● Task set:
**a.** Reproduce the passage of the health and wellbeing article below, from "Introduction" up to and including "health and wellbeing?".
**b.** According to the health and wellbeing article below, what share of respondents in the Health and Wellbeing at Work Survey 2021 report believe senior leaders have employee wellbeing on their agenda?

Increase the success of your health and wellbeing support

Derek Robertson.jpg

Derek Robertson , CEO

(Chartered FCIPD, MCMI, MInstLM, NLP Practitioner and Coach) 

Author of The Great Cape Escapade (A Fable about effective meetings)

6 min read

 

Introduction

BT ran a long running series of TV ads all ending with four words, “It’s good to talk”.  April (2021) CIPD’s Flexible working: Lessons from the pandemic has as the number one of seven strategies “Develop the skills and culture needed for open conversations about wellbeing.”

And in the Health and Wellbeing at Work Survey 2021 report three-quarters (75%) of respondents believe that senior leaders have employee wellbeing on their agenda.  So here’s what to consider in the training space.  It’s a checklist of what to look out for and help you assess what you currently do.

Why support health and wellbeing?

● Excerpted data:

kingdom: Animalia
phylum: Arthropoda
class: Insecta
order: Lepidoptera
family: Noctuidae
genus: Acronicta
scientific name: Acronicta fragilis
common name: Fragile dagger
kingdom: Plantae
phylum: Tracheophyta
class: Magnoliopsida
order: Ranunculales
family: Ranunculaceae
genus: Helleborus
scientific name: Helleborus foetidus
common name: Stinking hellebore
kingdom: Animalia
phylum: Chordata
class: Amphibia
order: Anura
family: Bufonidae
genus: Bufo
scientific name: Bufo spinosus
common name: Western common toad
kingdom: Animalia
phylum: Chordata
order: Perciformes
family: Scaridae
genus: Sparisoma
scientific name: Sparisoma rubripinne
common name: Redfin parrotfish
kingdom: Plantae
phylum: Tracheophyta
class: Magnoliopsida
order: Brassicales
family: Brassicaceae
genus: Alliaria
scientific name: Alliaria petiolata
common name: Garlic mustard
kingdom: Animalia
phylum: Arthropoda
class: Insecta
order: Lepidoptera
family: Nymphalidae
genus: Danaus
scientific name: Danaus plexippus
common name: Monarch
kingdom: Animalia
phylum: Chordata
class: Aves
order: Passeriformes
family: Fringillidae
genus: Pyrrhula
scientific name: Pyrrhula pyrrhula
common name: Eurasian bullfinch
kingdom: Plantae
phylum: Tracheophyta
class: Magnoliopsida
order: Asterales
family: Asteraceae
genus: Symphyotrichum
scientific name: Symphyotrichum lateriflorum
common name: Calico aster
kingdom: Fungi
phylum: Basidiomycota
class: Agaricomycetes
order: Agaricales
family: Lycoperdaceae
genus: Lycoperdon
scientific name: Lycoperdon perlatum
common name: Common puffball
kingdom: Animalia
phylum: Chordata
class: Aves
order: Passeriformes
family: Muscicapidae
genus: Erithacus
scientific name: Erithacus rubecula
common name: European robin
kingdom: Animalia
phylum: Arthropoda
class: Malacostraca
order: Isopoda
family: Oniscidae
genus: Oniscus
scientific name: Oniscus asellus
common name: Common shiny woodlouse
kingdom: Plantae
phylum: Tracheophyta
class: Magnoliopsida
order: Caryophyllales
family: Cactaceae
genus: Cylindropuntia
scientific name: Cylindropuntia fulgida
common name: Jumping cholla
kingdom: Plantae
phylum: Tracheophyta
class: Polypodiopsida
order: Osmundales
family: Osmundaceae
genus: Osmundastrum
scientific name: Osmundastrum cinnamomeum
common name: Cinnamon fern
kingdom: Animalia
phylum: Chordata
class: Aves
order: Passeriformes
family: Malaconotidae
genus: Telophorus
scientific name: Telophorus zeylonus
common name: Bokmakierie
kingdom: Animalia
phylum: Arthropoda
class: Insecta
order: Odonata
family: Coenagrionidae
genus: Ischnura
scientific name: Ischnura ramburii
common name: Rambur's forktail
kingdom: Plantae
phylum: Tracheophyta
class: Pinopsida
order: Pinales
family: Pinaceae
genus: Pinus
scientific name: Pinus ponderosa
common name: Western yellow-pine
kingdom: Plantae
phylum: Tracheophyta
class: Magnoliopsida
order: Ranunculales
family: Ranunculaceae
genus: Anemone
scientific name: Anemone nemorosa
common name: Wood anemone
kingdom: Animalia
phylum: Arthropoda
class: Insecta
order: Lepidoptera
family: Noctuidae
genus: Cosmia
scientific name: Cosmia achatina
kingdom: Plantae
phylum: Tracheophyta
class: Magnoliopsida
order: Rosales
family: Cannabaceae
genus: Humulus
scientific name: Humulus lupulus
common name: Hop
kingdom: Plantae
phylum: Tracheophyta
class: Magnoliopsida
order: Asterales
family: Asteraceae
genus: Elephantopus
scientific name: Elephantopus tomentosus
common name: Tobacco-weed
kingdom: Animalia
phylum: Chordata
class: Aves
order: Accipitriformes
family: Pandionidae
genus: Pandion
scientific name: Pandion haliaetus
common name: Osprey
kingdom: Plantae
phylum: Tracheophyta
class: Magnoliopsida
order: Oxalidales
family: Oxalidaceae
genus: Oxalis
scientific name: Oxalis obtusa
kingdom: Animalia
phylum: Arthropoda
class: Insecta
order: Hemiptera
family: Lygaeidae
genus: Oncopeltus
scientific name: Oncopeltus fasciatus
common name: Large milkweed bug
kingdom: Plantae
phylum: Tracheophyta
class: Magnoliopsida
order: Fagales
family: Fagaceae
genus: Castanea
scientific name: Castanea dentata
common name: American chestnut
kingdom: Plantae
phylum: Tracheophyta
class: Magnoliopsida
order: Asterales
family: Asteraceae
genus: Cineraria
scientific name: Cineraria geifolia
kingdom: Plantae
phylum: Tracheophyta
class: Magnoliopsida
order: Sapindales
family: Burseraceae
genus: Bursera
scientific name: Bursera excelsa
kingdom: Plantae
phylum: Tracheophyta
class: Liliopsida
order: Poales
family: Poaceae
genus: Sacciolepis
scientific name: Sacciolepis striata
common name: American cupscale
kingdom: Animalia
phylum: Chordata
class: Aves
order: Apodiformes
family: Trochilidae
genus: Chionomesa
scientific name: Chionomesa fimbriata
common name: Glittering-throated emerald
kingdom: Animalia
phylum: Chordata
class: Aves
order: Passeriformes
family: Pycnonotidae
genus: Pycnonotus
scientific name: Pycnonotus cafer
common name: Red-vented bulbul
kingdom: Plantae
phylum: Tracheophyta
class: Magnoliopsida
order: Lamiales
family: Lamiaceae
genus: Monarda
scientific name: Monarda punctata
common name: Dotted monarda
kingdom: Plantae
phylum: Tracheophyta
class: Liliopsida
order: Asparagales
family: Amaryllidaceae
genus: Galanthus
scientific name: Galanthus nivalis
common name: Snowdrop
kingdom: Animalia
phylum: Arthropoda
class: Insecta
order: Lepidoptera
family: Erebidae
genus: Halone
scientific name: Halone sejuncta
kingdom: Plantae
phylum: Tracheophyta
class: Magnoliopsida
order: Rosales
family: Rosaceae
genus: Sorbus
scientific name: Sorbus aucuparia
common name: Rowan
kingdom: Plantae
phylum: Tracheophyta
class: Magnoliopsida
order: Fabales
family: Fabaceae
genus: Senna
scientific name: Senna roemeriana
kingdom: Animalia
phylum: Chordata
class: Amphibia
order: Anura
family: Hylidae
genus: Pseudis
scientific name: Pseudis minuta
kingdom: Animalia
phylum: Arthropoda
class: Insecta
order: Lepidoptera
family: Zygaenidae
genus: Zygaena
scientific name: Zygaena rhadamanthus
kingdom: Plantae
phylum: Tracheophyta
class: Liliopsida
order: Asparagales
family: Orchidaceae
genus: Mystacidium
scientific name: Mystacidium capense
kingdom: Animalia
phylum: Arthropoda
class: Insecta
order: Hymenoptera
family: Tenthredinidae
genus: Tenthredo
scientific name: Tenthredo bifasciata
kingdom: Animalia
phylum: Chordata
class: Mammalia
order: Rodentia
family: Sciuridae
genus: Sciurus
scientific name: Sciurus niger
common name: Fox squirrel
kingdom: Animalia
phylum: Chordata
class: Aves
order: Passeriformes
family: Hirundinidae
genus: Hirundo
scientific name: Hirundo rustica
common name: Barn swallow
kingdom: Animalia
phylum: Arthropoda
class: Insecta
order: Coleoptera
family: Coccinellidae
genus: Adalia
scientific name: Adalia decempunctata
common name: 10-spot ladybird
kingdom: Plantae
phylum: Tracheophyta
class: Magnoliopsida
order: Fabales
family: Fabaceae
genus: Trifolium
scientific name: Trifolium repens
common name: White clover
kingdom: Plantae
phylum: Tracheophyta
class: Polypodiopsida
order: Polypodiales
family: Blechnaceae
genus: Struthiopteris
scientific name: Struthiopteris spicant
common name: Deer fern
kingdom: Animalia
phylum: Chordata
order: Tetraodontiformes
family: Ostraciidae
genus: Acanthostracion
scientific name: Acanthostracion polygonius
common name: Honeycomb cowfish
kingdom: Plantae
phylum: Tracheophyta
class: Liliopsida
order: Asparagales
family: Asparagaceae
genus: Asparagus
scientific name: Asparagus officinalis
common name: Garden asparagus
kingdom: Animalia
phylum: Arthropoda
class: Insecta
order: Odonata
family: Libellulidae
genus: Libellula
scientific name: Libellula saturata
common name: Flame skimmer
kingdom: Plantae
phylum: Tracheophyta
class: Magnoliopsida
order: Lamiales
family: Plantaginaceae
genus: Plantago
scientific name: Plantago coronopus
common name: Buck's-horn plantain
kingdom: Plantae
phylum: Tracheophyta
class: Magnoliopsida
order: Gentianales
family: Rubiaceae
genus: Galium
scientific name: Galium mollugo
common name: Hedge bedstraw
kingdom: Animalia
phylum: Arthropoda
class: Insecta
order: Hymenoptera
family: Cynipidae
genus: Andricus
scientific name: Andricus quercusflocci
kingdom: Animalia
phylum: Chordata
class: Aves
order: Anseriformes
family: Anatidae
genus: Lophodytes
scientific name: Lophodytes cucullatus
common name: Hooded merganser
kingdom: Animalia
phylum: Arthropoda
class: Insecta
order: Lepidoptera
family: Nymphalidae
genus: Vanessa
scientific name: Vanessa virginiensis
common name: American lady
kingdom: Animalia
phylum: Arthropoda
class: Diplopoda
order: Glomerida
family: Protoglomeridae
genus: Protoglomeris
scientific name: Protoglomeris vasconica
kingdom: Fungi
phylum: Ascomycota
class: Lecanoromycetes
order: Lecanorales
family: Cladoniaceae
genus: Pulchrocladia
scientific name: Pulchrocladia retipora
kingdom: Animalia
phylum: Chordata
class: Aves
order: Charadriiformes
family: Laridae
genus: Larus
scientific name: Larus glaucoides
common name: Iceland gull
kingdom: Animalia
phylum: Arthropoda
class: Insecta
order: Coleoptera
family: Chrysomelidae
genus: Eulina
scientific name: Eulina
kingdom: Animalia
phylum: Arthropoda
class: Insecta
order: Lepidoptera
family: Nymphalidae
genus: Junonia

● Answers to the exercises:
**a.**
Introduction

BT ran a long running series of TV ads all ending with four words, “It’s good to talk”.  April (2021) CIPD’s Flexible working: Lessons from the pandemic has as the number one of seven strategies “Develop the skills and culture needed for open conversations about wellbeing.”

And in the Health and Wellbeing at Work Survey 2021 report three-quarters (75%) of respondents believe that senior leaders have employee wellbeing on their agenda.  So here’s what to consider in the training space.  It’s a checklist of what to look out for and help you assess what you currently do.

Why support health and wellbeing?

**b.** Three-quarters (75%) of respondents.